@variance:
OK so no one is EVER going to sit at their desk and glom their sticky fingers all over their expensive touchscreen when a mouse has been the tool of choice for decades. Its just not what people want to do and we don’t care that microsoft wants us to. Voice activation sounds about as fun as talking to a voicemail robot. No dice.
Now, to get these “features” we have to sacrifice all the basic, simple things that people have been taught to use ever since windows 95. The point of using a computer is not the OS; it’s the word processor, the spreadsheet, the internet browser, and in some cases the weird programming or scientific/engineering applications that some of us call work. If the OS gets in the way of getting that work done we don’t want it. The OS should be like makeup on a pretty girl - you shouldn’t even notice its there if its doing its job right.
Windows HATE gets a fail.
You still aren’t giving specifics. I just helped a client to map a drive and they were using Windows 8. If I knew the windows powershell command off the top of my head, it would have been done in seconds. Instead, it took about a minute, and most of that was identifying the path of the network share.
The lack of a Start button did not prevent my ability to get it done, nor delay the resolution noticeably, if at all.
Voice dictation has come a long way and works pretty smoothly. Not what I remember back in the 90s, which was pretty hilarious in the unintentional results that came up.
I’m not what “features we have to sacrifice” to use a mouse. It’s there. The keyboard - also there. There is realistically no functional difference between operating the way you would in Win95 in Win8. I’ve done it dozens of times at this point. I still don’t see where the “OS is getting in the way”. If I can do it jumping in blindly, and a self-described “computer illiterate” user can do it in an hour, I don’t believe there is an issue here except that people want to make it one.
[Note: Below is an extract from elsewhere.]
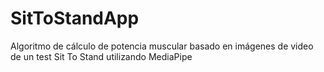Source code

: # SitToStandApp
 Algoritmo de cálculo de potencia muscular basado en imágenes de video de un test Sit To Stand utilizando MediaPipe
So tell me again….where is the issue? You say you have an issue with the OS getting in the way of reaching say, a Word Processor. I can give you probably a dozen ways to reach it. How in the world do you blame the OS when the User can’t find his way around when there are literally more ways to reach it than ever before, including how it was accessed previously???
@MrMalachiCrunch:
Jermofoot, corporate people who use windows for productivity are the ones complaining about windows 8. Pick up a non-microsoft sponsored trade journal on IT and read what users are saying, they hate it.
Corporations don’t like upgrading operating systems because it often breaks older software that works just fine. There is a reason why lots of companies still use older versions of an OS besides just being lazy.
You think windows 8 is all that, try reading some articles on it from people not on the microsoft payroll…
This site is a bit whacked but I recommend it for IT and strangish science news…
http://www.theregister.co.uk/
variance hit the nail on the head. People don’t want to relearn the applications they have been using for years just to do the same job. I started in IT BEFORE windows… I was a power user of windows 3.11, and have to write software for microsoft operating systems using microsoft programming tools. Trust me, change is not a welcome thing when it is forced on you.
You are right and that is a valid point. However, that is not relegated to Win8 alone: all previously releases of Win O/S had the same compatibility issue with programs designed for the preceding release. There are some compatibility approaches to this: run in different modes on the current O/S, install a virtual O/S, but nothing is perfect. Additionally, the number 1 factor in upgrading isn’t user experience or compatibility, it’s BUDGET, guaranteed.
As far as not updating - same thing, many people are on XP and never moved to Vista or 7. The majority of our clients are this way, and are honestly waiting way too long to implement and upgrade to a newer O/S. There is a very real security issue here. Software changes (and should) just as well…yet where are the complaints? I feel it’s unfairly directed at MS because people are lazy, impatient, and think everything should just automatically work. Expectations are completely wrong. But that’s beside the point.
I need specifics on why people claim it’s so terrible. Saying it does not make it so, and so far the few complaints I’ve run into all come down to a user doesn’t take the time to familiarize themselves. AN HOUR. Anyone that purchases any utility, electronic, tool, vehicle, etc. and does not spend at least a cursory amount of time reading a manual or orienting themselves are just being irresponsible.
I will give MS is due criticism, however I don’t think it’s here.